INPUT FOR THIS TASK:
------
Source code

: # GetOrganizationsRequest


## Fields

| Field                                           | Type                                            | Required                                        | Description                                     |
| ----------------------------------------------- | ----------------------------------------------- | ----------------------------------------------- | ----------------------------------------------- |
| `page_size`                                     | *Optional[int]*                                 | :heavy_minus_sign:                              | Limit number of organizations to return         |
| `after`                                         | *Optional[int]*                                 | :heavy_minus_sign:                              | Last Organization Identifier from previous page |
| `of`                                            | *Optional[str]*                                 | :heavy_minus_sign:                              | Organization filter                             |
------
AIM OF THE TASK: Reproduce the listing above word for word, keeping every line, symbol, and space unchanged.

RESULT BELOW:
Source code

: # GetOrganizationsRequest


## Fields

| Field                                           | Type                                            | Required                                        | Description                                     |
| ----------------------------------------------- | ----------------------------------------------- | ----------------------------------------------- | ----------------------------------------------- |
| `page_size`                                     | *Optional[int]*                                 | :heavy_minus_sign:                              | Limit number of organizations to return         |
| `after`                                         | *Optional[int]*                                 | :heavy_minus_sign:                              | Last Organization Identifier from previous page |
| `of`                                            | *Optional[str]*                                 | :heavy_minus_sign:                              | Organization filter                             |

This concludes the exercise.